Coming out of Syria, a stunning yet underdeveloped country, across miles of flat desert into a sea of mountainous green, with cooler air, a more relaxed atmosphere, was breathtaking. The contrasts between the two countries did not end there - Lebanon is full of banks, one on every corner it seems, this after a country where it was impossible to get money out of a bank (my Norwegian friend and her Spanish friend were coming to Beirut to get cash). Commercialisation and modern living in the form of neon and the Golden Arches were everywhere.

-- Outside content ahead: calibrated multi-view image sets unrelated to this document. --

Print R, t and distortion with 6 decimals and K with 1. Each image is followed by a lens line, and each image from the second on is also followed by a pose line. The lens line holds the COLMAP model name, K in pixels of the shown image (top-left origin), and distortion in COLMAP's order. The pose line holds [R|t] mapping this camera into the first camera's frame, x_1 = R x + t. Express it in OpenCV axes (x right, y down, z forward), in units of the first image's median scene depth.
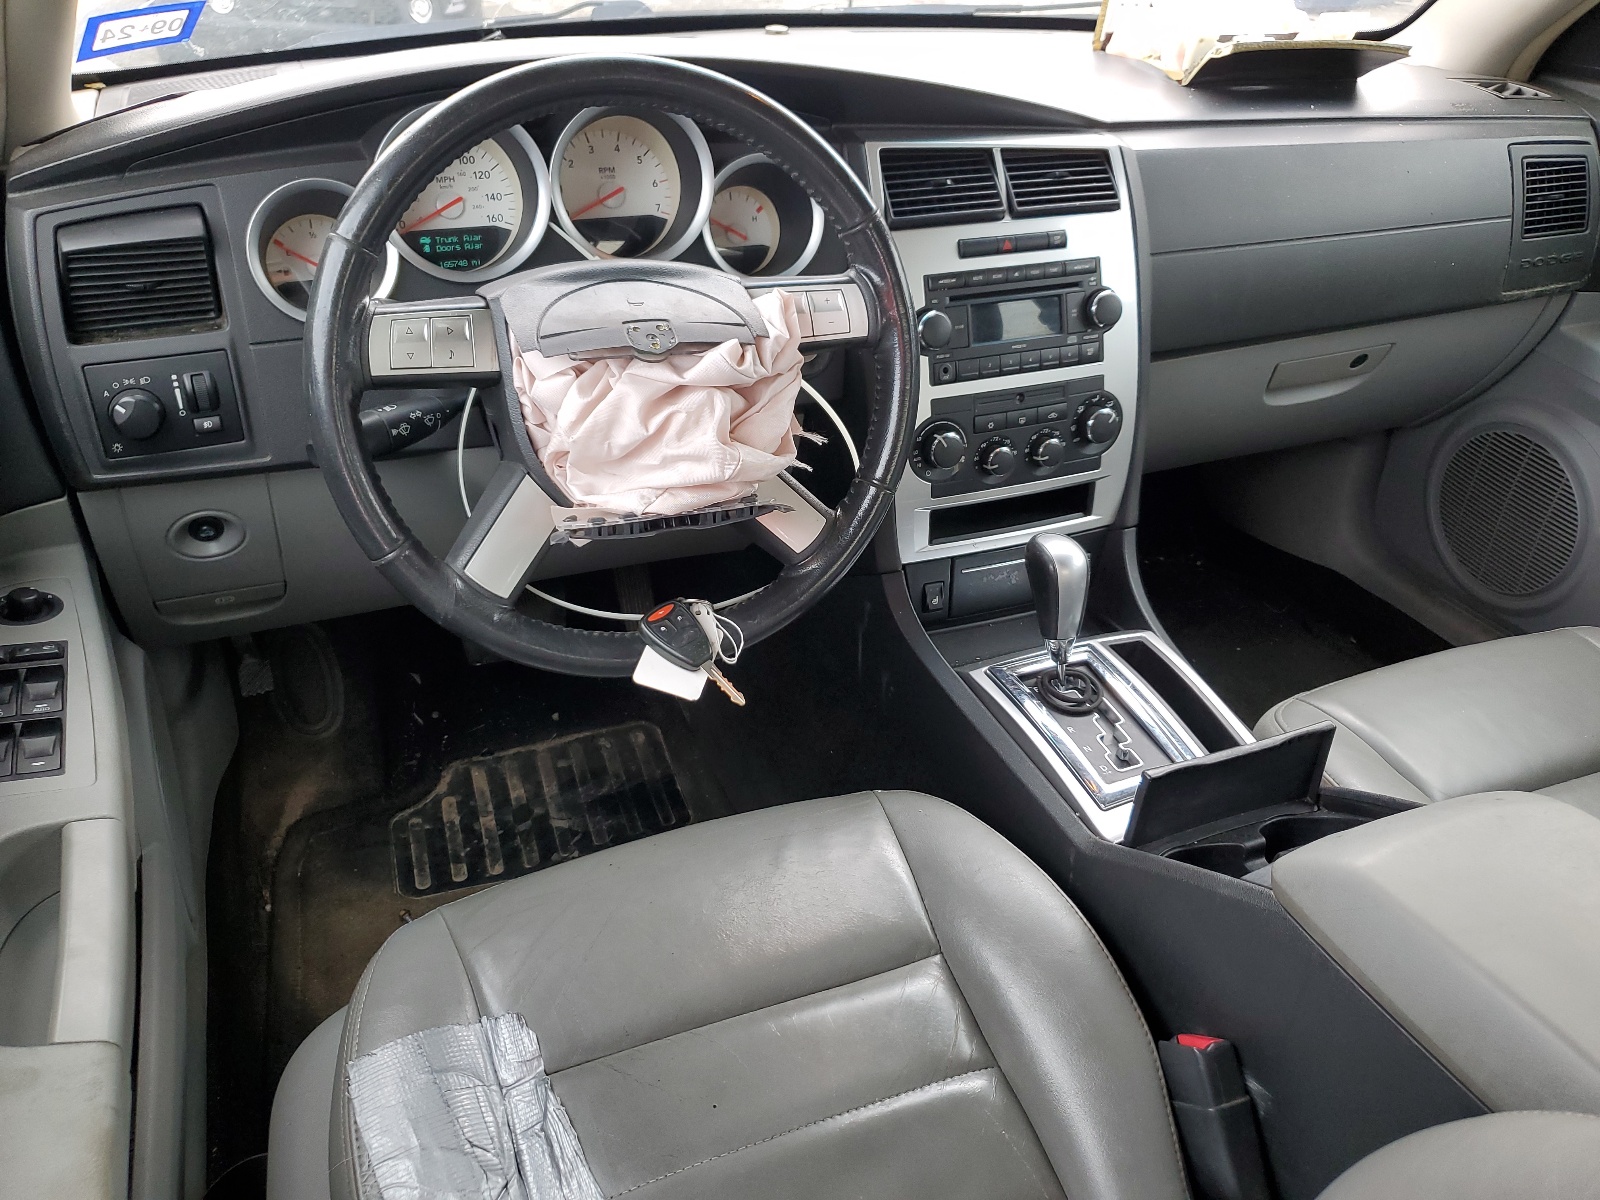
lens RADIAL K [[1239.7, 0, 800.0], [0, 1239.7, 600.0], [0, 0, 1]] dist [0.001233, 0.000279]
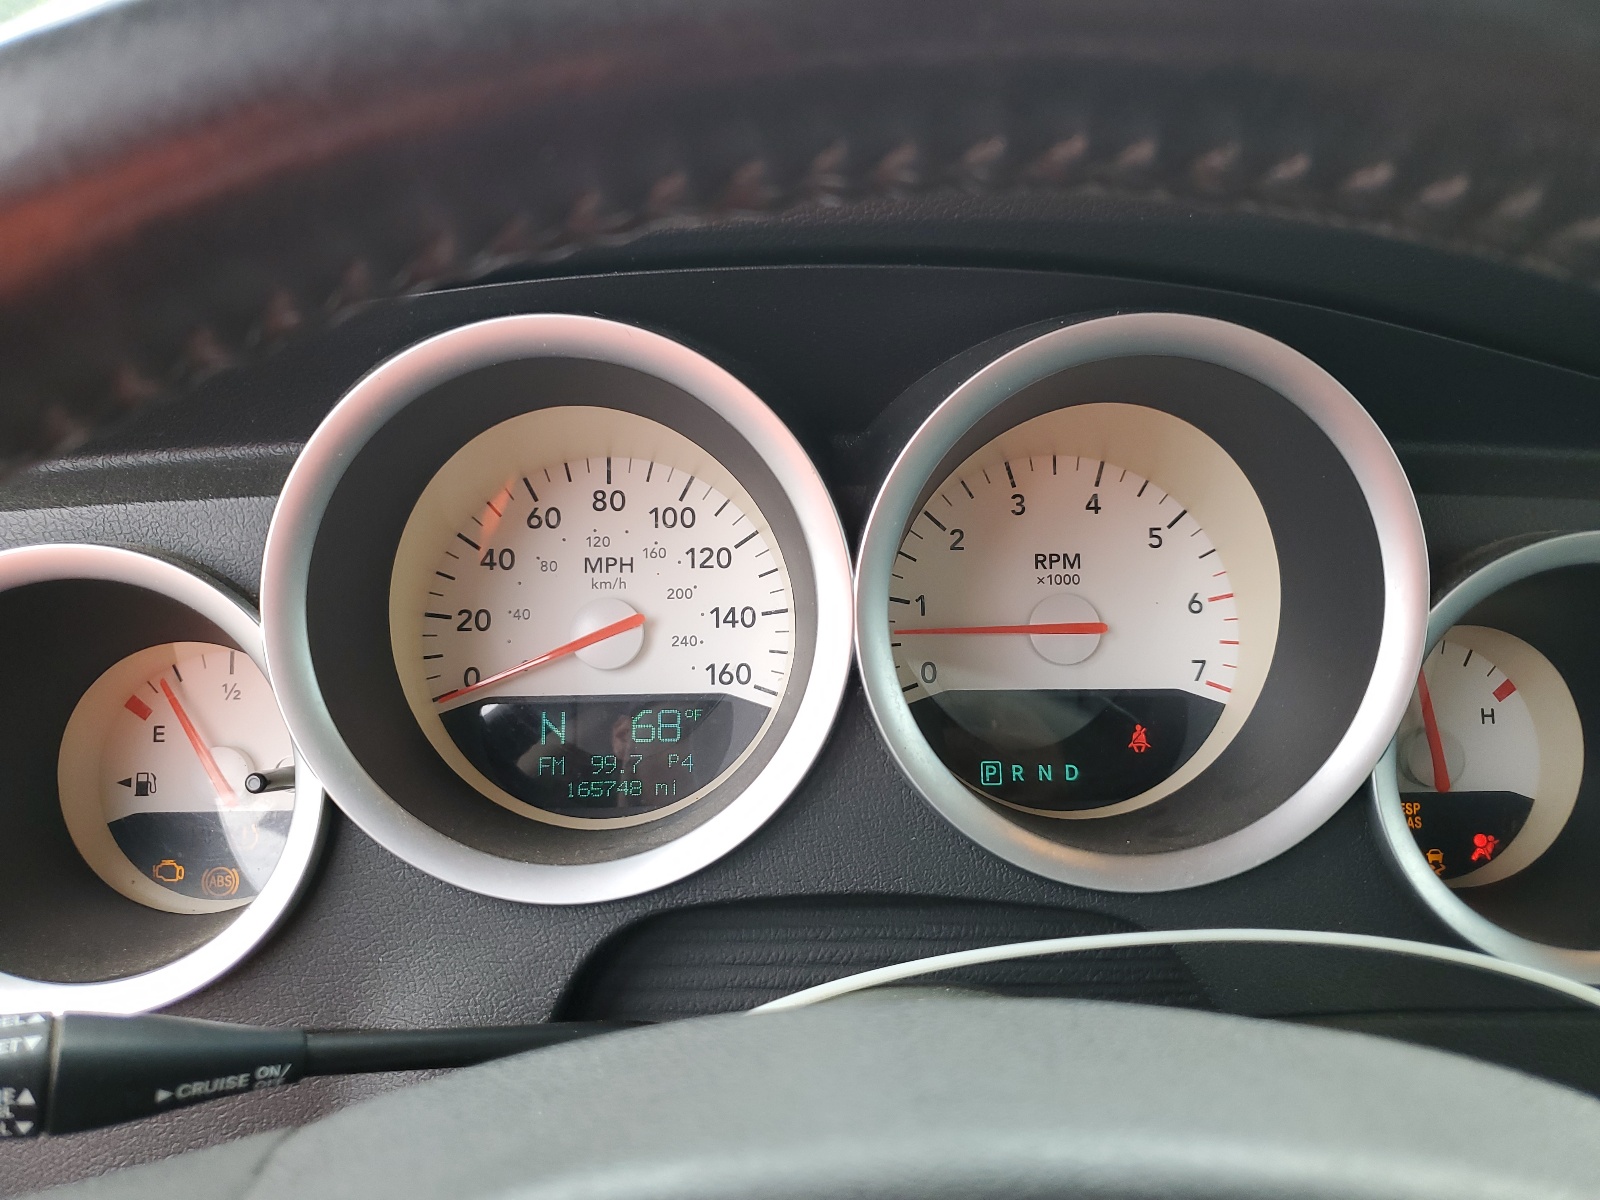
lens RADIAL K [[1181.8, 0, 800.0], [0, 1181.8, 600.0], [0, 0, 1]] dist [0.008640, 0.001823]
pose [[0.933966, 0.058235, -0.352584, -0.106526], [-0.158047, 0.952209, -0.261380, -0.240345], [0.320513, 0.299845, 0.898535, 0.688153]]
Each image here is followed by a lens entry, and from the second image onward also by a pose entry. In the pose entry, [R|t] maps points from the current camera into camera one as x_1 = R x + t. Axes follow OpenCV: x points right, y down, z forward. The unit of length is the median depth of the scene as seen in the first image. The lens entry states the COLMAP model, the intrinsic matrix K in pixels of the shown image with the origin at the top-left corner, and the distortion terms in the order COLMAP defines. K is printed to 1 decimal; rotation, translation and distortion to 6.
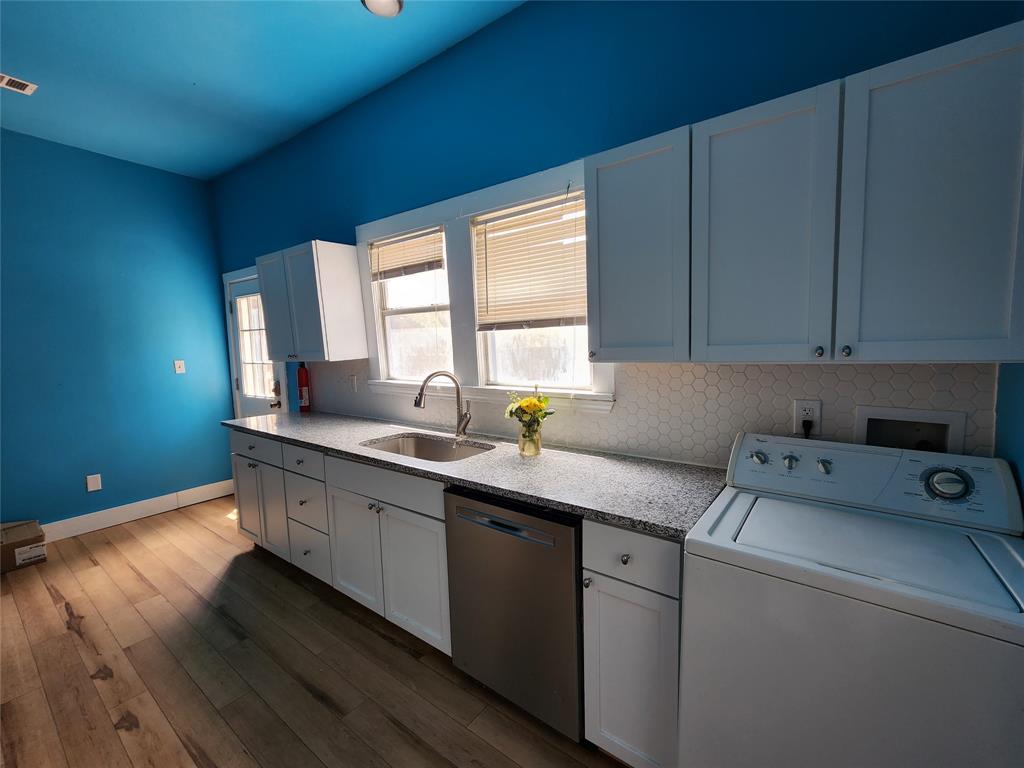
lens RADIAL K [[422.9, 0, 514.5], [0, 422.9, 379.1], [0, 0, 1]] dist [0.009208, 0.000319]
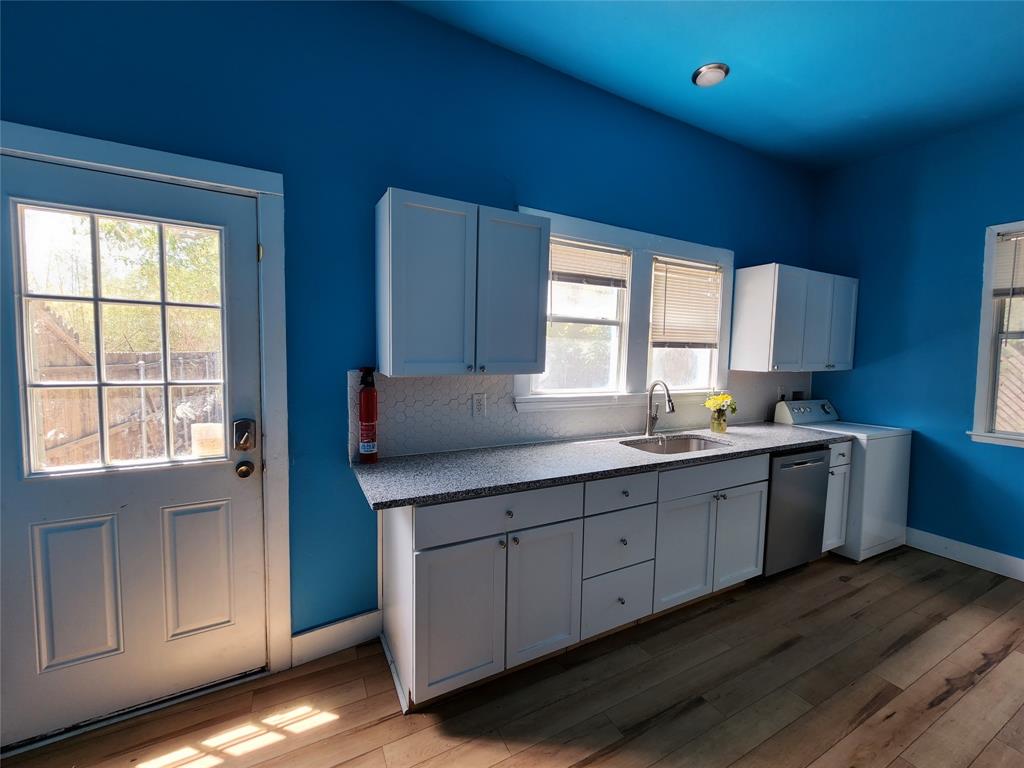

A Cultural Contrast at Every Turn
And just as I was taking that in, the contrasts hit me one after the other - BMW convertibles speeding past battered Datsuns that would have been condemned on any Western road (yet you can be fined for not wearing a seat-belt in Lebanon - your car might only have one wheel and run on cow dung, but you must wear a seat-belt, unlike most other places I have been so far); a brand new five-story penthouse next to a bullet-ridden shell; a commercial bank with ATM facilities next to a makeshift camp consisting of tents made of 50kg coffee bean sacks sewn together; girls in low-cut tops and tight pants sharing the same pavement as women in chadors. We stopped to buy some food and wine (Lebanese wine is excellent, with Chateau Musar very sought after on the global market) and one could pay in dollars or lire, or a combination of the two.
I was not sure what to expect when we approached Beirut, but it was spectacular. Descending the Chouf Mountains via some winding roads, the tall buildings of rebuilt Beirut glistened far below. Behind them, a setting sun immersed the Mediterranean into a sea of orange. Car horns blared - welcome to the Mercedes capital of the Middle East. A brand new sports stadium next to a shanty town, whose streets were full of portraits of Khomeini. Lebanese friends told me that you either love it or hate it - I was entranced.
The Beirut Corniche
After checking into the hotel, I wandered down the Corniche, an impressive coastal strip, where people like to stroll and pose at sunset. Overhead planes crossed the city on their way to land at the airport and military helicopters made their way south; oil tankers in the distance were contrasted with speedboats nearer the shore; all along the Corniche people were jogging, doing fitness routines, fishing or diving into the sea; children were playing badminton, or roller-blading; cyclists were travelling at impossible speeds while still avoiding pedestrians, street sellers and shoeshine boys were trying to eke out a living; young lovers walked hand in hand. And the endless roar and honking of traffic. It was hypnotic.